Apenas escrito esto, me doy cuenta de mis contradicciones. Convencido desde hace ya bastantes años de que el destino individual no puede (no debe) regirse esencialmente según los criterios de la rentabilidad y del éxito a toda costa —como sería lógico para una fábrica de automóviles, pongamos— no puedo tirar a la basura esa vida que fue la mía bajo el pretexto de que fue inútil, que nada he ganado con ello, que ni siquiera “matamos” a Franco, y que, a fin de cuentas, la revolución socialista, incluyendo todos los matices ideológicos que se quiera, ha sido el peor de los aquelarres en esos tiempos de penuria romántica. Fue mi vida y no creo haber vivido más tristemente que un cajero automático, aunque muchos de esos papeles polvorientos me procuraron náuseas.

Mientras, harto, abandoné cualquier idea de selección sobre si “tirar” o “archivar”, tirando el máximo. César Vidal escribía en El Mundo del pasado miércoles 20 un excelente artículo, Memorias históricas, muy crítico con las versiones propagandísticas de esa “memoria” fraudulenta, muy crítico con esa derecha que nos condujo a la dictadura franquista, muy crítico con esa izquierda, que como la derecha extremista, odiaba a la democracia hasta el punto de organizar una insurrección armada contra unas elecciones democráticas en 1934. Haré sin embargo una amistosa observación sobre su justa denuncia de la actividad criminal de la URSS y de los PC durante nuestra guerra civil, que querían instaurar, y en ese sentido actuaban sin piedad, el totalitarismo en España, actividad que encontró rápidamente un límite. En seguida, en 1937, Stalin había decidido abandonar el proyecto de imponer una dictadura comunista en nuestro país para aliarse con Hitler, lo cual constituye una situación de aquelarre: los comunistas españoles e “internacionales” seguían luchando, mediante el terror, para imponer el totalitarismo cuando su Jefe Máximo, Stalin, había decidido que ni hablar, mejor aliarse con Hitler que convertir en satélite a ese lejano país. Esto explica, entre otras cosas, las medidas represivas de 1938 y, sobre todo, que los jefes comunistas estuvieran todos en Moscú, o en el extranjero, mucho antes de la caída de Madrid.

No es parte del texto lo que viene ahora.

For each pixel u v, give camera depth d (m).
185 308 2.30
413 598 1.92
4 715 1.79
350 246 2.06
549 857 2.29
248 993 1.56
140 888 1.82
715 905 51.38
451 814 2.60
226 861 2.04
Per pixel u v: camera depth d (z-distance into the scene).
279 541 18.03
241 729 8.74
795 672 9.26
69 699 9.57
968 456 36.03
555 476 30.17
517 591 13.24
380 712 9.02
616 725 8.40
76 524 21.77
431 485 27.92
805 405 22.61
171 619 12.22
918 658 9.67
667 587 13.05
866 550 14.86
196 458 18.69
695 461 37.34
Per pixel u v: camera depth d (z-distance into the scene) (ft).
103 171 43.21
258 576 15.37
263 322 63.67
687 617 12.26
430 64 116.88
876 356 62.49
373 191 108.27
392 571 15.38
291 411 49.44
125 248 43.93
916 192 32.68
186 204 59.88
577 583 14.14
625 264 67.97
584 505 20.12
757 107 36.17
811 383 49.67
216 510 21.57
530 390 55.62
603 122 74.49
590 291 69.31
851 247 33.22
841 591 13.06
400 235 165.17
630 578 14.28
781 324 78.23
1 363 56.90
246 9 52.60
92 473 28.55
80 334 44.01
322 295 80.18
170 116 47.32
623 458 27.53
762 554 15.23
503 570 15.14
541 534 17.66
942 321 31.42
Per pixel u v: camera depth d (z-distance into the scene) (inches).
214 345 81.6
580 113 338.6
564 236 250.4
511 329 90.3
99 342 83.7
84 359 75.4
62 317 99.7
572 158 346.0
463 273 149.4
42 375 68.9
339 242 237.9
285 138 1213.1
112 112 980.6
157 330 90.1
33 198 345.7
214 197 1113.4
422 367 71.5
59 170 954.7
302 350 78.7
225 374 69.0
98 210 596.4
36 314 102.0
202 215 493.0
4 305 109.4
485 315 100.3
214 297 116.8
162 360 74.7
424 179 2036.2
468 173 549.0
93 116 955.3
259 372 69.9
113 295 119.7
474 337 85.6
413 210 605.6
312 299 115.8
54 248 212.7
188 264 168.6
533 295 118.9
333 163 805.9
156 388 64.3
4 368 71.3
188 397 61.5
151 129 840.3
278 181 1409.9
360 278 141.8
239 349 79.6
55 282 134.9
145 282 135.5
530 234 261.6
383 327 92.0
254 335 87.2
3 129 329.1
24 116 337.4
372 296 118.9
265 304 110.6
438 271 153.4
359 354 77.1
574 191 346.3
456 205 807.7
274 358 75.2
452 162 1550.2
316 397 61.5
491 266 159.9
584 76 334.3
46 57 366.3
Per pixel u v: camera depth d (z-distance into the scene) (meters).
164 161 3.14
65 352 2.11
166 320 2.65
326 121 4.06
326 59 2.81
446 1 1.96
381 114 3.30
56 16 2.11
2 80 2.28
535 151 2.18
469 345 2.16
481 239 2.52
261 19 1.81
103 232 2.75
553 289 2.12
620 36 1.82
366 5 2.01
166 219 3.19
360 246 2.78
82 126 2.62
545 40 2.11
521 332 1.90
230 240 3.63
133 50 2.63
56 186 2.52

Desde el punto de vista de la estafa histórica, disfrazada de memoria y tan certeramente denunciada por Vidal, ésta es de órdago. Pero, como siempre, los comunistas la han utilizado en beneficio propio: en ciertos paraninfos afirman que ellos, y Stalin el primero, siempre defendieron a la República española contra los franquistas y sus aliados Hitler y Musolini, y por ello, también tuvieron que luchar contra los elementos turbios y provocadores de la CNT y los “hitlerotrostquistas” del POUM, y la ayuda militar masiva que Franco recibió, con la complicidad de las decadentes democracias “burguesas” de Francia y Reino Unido, por parte del nazifascismo. Dos mentiras añadidas no siempre se anulan, pueden dar como resultado la mentira dialéctica...

De pronto, como en una obra de Ionesco, entran los empleados de la casa de mudanzas y me entierran, no bajo sillas, sino bajo cajas de cartón llenas de libros y de cacerolas. Si logro salir del aprieto seguiré contando, drásticamente censuradas, algunas historias enterradas bajo el polvo de los años, como una carta de Vanesa Redgrave, un poema póstumo del Duque de Maura y algunas cositas sobre la dictadura del proletariado, por ejemplo que reste-t-il de nos amours, que cantaba Charles Trenet. Pues eso, una foto amarillenta, y mucho polvo. Las vueltas que da la muerte.